- **Excerpt**:

=-=-=-=-=

Keller told the Daily News he estimates he works 90 to 100 hours in a two-week period, often on nights and weekends.

“Getting the time in is not difficult,” he said. “There are times I come in before I go to teach; there are days when I come in after.”

In weeks when he can’t make up the hours, Keller said he docks his vacation time for hours he doesn’t work.

“I’m not going to take anything that doesn’t belong to me,” he said.

Payroll records show he took 21 hours of leave last year to cover hours worked at the career center. He claims he flexed his time for the remaining 82 hours he taught.

“He’s getting his hours in,” Fischer said.

Barrett, who resigned from the sheriff’s office as a sergeant in March, doesn’t believe Keller made up the hours.

“I had to account for every hour I worked,” Barrett said. “The same applies for every deputy and every corrections officer. What you’re getting into is double standards.”

Sheriff’s office policy prohibits “all agency personnel” from taking vacation time to work a second job. Fischer and Keller said this rule doesn’t apply to administrative staff because it was created to keep the county from having to pay overtime for deputies to cover the shifts of other deputies working second jobs. This is not the case with management, they said.

Fischer said it’s a credit to the agency that one of his majors helps teach future recruits.

“It gets people from this agency in front of a new crop of employees. It gives us a chance to impress them,” he said.

In an email, Plummer said he doesn’t permit his Montgomery County employees to work part-time jobs during normal business hours. Although no one in his command staff currently has a part-time job, Clark County’s Kelly allows it, but requests must be approved.

Top brass got bonuses

Fischer said the bonuses his administrative staff received — annual payouts from up to $4,475 in 2009 to $500 last year, according to county payroll records — were to compensate them for pay cuts in 2009.

That year the county, facing a budget crunch, laid off 10 corrections officers. Fischer said the police union turned down concessions while his administrative staff agreed to pay cuts of up to 20 percent. Since then, he said, pay for staff under union contract has climbed 17.38 percent to an average of $21.87 per hour while pay for his administrative assistants have gone up 11.59 percent to an average of $24.50.

=-=-=-=-=

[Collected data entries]
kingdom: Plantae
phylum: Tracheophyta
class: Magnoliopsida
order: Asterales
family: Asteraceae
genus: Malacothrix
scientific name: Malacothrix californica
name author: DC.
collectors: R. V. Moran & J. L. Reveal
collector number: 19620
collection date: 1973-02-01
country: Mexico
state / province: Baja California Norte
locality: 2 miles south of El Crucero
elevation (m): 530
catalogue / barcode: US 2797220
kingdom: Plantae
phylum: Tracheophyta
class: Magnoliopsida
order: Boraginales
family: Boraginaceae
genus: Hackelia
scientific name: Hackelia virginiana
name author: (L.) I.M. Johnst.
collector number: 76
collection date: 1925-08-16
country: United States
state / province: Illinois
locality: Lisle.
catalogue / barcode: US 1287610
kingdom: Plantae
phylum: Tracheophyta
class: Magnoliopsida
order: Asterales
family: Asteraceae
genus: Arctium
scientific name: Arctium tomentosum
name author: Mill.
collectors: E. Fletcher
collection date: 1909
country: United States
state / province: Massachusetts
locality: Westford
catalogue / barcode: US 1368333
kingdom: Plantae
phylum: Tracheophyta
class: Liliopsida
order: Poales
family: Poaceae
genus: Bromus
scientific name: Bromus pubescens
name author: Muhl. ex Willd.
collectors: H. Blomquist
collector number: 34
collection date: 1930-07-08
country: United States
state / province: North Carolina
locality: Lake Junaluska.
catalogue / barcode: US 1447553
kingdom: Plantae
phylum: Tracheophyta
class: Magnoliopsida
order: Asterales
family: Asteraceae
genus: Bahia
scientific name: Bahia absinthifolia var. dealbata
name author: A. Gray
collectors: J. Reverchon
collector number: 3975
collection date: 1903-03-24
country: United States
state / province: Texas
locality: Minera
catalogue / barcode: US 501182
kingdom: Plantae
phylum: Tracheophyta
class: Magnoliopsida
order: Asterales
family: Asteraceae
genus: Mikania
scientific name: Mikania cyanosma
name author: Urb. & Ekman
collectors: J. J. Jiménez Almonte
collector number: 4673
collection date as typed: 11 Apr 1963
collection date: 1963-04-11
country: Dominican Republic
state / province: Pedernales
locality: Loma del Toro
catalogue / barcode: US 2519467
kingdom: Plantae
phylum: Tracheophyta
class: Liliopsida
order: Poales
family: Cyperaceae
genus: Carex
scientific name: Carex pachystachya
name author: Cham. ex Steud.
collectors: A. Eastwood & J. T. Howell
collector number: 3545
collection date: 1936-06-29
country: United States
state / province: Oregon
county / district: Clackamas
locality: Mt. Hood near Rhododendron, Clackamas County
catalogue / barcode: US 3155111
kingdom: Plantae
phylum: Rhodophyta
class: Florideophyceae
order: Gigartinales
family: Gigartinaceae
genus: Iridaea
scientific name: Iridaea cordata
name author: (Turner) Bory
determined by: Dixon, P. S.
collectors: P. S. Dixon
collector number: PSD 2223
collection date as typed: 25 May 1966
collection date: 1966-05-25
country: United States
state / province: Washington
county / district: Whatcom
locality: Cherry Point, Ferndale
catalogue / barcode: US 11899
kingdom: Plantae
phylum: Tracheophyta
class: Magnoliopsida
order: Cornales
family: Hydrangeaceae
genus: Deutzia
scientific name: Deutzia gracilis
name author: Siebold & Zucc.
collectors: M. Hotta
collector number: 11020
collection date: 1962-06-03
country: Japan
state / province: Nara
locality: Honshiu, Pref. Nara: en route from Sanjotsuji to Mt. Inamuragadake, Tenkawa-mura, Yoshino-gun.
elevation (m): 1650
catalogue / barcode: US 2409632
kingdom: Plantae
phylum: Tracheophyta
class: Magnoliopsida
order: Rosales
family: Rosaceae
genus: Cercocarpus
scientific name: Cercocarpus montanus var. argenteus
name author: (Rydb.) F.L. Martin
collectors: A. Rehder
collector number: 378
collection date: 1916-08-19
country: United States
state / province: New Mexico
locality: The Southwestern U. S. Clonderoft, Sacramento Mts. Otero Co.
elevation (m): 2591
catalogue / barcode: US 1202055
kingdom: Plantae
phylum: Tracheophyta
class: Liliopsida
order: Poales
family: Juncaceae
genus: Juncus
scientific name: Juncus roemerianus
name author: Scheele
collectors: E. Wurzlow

=-=-=-=-=

- **What is needed**:
According to the excerpt, how many hours of leave did Keller take last year to cover hours worked at the career center? The listing is not required for this task.

- **Reply**:
21 hours.